***** Passage *****

Search code examples
rvalidationfilteringmutation

R Validating data only if column exists


I am trying to create a report on data validation in R; I have used the validate package to generate the general summary of the data, but I need to get the specifics of what is failing our validation checks.

What I want to end up with is a data frame of ids, columns that fail their test and the value that is failing the test. However, not all of the columns are mandatory, so I need to be able to check whether the data passes without knowing whether or not the column is going to be there.

For other data frames with mandatory data, I converted it to True/False whether it passes the tests. For example:

library(dplyr)
library(validate)
library(tidyr)

test_df = data.frame(id = 1:10, 
                 a = 11:20, 
                 b = c(21:25,36,27:30), 
                 c = c(41,52,43:50))

text_check = test_df %>% transmute(
      a = a>21,
      b = b > 31,
      c = c> 51
)

value_fails<-data.frame(id = test_df$id, text_check[,-1][colSums(text_check[,-1]) > 0])

value_failures_gath = gather(value_fails, column, changed, -id) %>% filter(changed == TRUE)
value_failures_gath$Value = apply(value_failures_gath, c(1), function(x) 
              test_df[test_df$id == x[['id']], grep(x[['column']], colnames(test_df))])
value_failures_gath<-value_failures_gath %>% arrange(id, column)
value_failures_gath$changed<-NULL

colnames(value_failures_gath)<-c('ID','Field','Value')

> value_failures_gath
  ID Field Value
1  2     c    52
2  6     b    36

I have a data frame with the checks I want to create, in the style of:

second_data_check = data.frame(a = 'a>21',
                           b = 'b > 31',
                           c = 'c> 51',
                           d = 'd> 61')

*****

Copy out the passage of the post on validating data in R, starting with the words "text_check = test_df" and ending after "text_check[,-1][colSums(text_check[,-1]) > 0])".

***** Given data *****

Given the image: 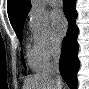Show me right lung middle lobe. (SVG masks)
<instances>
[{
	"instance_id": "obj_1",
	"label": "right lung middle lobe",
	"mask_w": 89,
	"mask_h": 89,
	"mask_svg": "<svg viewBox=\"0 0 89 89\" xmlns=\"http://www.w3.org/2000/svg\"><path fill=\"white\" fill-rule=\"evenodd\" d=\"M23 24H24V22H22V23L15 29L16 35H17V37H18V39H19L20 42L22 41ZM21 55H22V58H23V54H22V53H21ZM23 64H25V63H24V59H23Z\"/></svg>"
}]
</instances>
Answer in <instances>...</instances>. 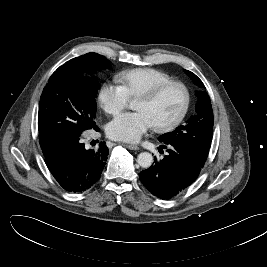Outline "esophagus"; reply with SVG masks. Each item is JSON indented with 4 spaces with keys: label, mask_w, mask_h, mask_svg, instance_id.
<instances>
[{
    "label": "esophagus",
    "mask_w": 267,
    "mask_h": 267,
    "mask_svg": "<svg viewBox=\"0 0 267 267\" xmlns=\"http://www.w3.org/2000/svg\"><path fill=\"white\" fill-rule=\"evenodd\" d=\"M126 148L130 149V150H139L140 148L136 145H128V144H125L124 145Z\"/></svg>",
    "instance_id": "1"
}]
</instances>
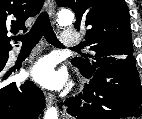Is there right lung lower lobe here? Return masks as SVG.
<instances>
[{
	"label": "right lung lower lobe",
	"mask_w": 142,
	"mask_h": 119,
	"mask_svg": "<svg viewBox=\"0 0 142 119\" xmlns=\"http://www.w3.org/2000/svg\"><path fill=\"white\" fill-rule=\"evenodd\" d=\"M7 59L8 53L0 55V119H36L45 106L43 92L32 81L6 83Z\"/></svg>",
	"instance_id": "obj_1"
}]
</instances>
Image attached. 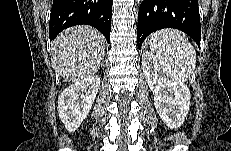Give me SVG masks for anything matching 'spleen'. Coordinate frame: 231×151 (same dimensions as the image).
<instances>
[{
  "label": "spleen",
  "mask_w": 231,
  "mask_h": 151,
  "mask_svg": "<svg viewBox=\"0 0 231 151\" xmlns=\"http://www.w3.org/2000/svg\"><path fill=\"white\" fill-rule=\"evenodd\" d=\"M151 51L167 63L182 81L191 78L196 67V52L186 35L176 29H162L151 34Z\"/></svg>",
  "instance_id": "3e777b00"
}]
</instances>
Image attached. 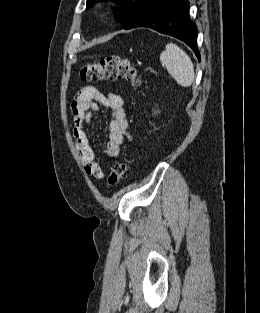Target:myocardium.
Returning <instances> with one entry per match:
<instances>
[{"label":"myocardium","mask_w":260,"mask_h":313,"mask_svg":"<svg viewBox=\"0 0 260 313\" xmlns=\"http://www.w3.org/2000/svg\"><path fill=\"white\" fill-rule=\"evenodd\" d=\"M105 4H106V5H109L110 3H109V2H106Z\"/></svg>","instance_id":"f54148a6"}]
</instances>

*****
***** Given data *****

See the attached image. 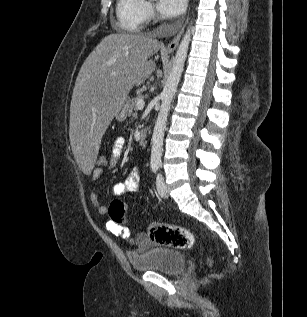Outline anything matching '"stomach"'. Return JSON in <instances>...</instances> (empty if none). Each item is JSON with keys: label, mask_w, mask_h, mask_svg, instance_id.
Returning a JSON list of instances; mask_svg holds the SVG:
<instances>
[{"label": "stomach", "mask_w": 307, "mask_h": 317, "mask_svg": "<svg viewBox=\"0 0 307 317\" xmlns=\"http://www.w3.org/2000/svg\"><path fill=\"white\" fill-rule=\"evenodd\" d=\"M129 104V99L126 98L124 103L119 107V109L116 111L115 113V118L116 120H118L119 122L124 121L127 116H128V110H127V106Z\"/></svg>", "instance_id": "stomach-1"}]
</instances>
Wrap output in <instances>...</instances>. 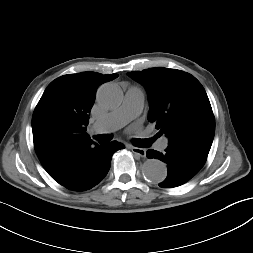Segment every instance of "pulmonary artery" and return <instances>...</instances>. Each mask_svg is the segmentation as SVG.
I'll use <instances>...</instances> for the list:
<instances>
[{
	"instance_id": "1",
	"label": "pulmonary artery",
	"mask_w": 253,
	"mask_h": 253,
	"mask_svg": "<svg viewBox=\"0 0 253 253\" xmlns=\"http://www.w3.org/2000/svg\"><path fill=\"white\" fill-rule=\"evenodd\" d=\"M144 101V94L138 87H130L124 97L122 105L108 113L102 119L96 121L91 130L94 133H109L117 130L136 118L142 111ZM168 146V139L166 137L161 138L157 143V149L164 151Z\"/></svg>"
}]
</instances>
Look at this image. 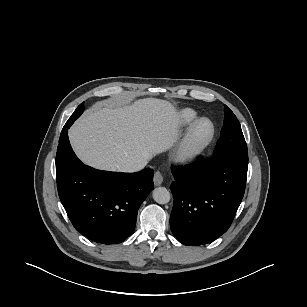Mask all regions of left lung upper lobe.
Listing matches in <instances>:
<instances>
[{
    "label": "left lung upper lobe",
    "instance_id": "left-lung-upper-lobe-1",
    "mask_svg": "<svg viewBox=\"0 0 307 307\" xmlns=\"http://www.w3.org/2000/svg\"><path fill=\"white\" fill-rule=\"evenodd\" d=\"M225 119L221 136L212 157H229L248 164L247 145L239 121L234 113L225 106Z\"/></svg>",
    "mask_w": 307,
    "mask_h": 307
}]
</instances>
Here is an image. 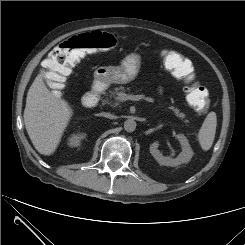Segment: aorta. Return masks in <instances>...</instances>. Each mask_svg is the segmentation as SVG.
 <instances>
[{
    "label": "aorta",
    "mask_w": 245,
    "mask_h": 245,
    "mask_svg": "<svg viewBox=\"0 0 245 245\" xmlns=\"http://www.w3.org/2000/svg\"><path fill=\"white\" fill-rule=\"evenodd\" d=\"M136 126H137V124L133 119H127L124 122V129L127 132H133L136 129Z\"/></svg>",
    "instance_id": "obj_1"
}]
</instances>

*****
***** Given data *****

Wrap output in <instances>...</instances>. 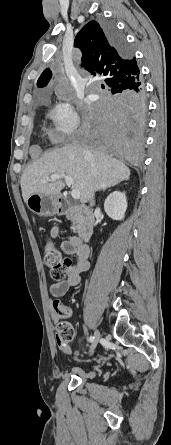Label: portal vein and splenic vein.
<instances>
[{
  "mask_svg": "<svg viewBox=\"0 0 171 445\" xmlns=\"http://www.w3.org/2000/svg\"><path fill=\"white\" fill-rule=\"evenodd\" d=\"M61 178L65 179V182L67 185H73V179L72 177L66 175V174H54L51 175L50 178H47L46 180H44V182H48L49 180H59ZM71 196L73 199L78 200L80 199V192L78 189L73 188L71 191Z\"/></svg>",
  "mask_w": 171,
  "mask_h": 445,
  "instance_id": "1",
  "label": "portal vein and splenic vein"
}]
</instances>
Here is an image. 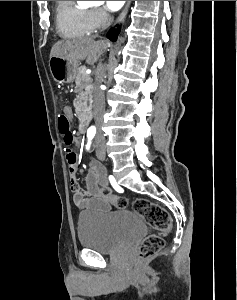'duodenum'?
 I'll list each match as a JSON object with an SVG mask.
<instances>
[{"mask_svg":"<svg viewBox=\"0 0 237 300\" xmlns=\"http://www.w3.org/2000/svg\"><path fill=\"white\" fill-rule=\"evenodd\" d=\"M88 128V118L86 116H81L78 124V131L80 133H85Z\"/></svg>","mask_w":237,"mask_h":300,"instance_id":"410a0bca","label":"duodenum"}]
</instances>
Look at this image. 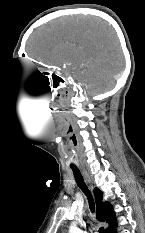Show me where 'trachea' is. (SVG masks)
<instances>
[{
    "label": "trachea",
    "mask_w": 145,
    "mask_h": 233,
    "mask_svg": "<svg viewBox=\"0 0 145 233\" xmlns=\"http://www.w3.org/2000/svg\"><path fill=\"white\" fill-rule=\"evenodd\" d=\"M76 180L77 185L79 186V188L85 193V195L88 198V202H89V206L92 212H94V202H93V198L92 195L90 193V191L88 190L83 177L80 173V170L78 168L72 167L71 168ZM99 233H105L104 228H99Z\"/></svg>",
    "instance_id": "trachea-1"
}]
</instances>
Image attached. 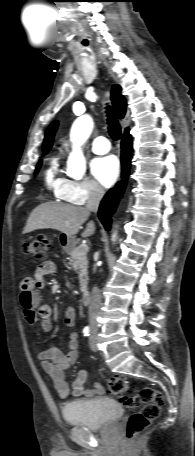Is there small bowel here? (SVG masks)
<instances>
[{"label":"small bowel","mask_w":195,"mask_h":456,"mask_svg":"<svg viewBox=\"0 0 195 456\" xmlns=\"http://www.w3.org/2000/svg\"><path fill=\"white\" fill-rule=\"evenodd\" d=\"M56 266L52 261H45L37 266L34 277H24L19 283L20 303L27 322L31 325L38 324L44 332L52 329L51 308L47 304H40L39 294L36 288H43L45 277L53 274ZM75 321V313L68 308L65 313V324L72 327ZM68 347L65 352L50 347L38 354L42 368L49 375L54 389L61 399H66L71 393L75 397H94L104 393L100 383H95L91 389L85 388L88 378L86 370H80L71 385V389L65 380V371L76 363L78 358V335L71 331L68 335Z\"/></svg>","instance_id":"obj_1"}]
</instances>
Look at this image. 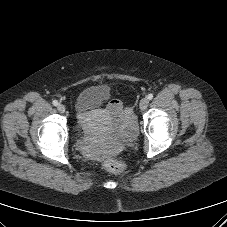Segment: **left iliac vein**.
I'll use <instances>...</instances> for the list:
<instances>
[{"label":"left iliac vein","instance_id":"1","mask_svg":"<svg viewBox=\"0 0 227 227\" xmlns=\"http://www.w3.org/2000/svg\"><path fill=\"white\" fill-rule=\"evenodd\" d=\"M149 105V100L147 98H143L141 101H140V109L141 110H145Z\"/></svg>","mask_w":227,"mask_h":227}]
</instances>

*****

Result for this exercise:
text_check = test_df %>% transmute(
      a = a>21,
      b = b > 31,
      c = c> 51
)

value_fails<-data.frame(id = test_df$id, text_check[,-1][colSums(text_check[,-1]) > 0])